The DEA’s Acting Administrator at the time, Michele M. Leonhart, said, “By failing to report suspicious orders for controlled substances that it received from rogue Internet pharmacies, the McKesson Corporation fueled the explosive prescription drug abuse problem we have in this country.”

McKesson admitted no wrongdoing.

Purdue Pharma (2007) – $620+ million

In May 2007, Purdue Pharma agreed to pay at least $600 million in fines after pleading guilty to understating the addictiveness of OxyContin. Purdue had marketed OxyContin as a “reduced-risk” narcotic from its FDA approval in 1995 until 2001 (when it dropped that label).

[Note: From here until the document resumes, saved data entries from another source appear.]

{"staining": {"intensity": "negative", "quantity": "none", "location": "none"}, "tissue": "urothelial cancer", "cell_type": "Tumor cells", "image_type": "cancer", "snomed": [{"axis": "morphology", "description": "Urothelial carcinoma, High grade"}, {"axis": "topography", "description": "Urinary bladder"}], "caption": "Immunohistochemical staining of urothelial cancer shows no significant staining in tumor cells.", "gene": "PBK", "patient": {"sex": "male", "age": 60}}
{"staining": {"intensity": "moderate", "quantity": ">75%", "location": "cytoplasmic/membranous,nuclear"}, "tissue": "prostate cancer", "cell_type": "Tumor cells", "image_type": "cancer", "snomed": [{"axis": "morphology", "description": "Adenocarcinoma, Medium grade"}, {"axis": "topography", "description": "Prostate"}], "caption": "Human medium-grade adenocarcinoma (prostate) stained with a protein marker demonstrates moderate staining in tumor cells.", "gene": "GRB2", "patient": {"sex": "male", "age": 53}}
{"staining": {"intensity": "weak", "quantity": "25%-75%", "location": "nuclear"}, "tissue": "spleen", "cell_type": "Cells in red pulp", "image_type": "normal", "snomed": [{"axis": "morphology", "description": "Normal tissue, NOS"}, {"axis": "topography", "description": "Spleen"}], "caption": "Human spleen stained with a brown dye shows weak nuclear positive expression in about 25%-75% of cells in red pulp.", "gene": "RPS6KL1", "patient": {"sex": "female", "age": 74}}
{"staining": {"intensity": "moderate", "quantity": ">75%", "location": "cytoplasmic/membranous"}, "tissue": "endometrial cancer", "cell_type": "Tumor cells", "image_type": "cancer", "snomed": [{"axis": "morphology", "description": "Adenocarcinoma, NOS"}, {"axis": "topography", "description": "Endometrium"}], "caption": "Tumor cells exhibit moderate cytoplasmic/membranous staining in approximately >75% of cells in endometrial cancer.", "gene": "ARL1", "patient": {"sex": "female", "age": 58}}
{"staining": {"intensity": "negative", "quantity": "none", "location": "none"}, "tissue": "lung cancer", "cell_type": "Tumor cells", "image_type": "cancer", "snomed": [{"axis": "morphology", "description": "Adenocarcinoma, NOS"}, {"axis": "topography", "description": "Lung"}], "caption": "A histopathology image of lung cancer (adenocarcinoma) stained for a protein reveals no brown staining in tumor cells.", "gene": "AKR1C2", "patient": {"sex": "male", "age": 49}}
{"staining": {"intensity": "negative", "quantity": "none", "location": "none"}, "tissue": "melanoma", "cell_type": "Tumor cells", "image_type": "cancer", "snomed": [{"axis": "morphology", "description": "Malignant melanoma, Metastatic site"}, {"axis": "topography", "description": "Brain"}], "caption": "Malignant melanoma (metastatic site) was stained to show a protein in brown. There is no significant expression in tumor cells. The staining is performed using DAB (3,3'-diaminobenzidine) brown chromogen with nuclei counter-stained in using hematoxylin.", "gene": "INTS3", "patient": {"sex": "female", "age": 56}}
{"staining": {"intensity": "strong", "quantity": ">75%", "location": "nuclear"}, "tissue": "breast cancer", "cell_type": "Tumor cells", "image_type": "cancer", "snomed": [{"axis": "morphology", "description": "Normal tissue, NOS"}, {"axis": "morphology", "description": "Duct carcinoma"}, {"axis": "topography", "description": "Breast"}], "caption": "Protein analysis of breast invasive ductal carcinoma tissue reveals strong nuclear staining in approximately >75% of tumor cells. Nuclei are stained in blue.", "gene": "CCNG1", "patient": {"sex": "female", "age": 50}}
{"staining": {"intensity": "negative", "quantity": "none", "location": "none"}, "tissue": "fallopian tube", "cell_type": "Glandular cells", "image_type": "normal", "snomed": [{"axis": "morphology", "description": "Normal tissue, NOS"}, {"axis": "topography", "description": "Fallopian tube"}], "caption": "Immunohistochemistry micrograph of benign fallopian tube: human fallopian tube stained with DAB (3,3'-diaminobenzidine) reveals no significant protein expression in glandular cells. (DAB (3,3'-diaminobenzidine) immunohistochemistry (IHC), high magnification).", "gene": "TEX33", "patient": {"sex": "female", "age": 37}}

From 1995 to 2001, OxyContin generated $2.8 billion in revenue for Purdue—roughly four times the total of the fines.

John Brownlee, U.S. Attorney for the Western District of Virginia, called the consequences of Purdue’s crimes “staggering.”

Purdue agreed to pay $470 million to state and federal agencies, and at least $130 million to plaintiffs and attorneys who had filed civil lawsuits against the company. (Purdue had previously defeated hundreds such lawsuits.)

In a separate settlement that same week, Purdue agreed to pay $19.5 million to 26 states and Washington, D.C. to resolve charges that it encouraged over-prescriptions of OxyContin.

From 1995 to 2001, OxyContin generated $2.8 billion in revenue for Purdue—roughly four times the total of the fines.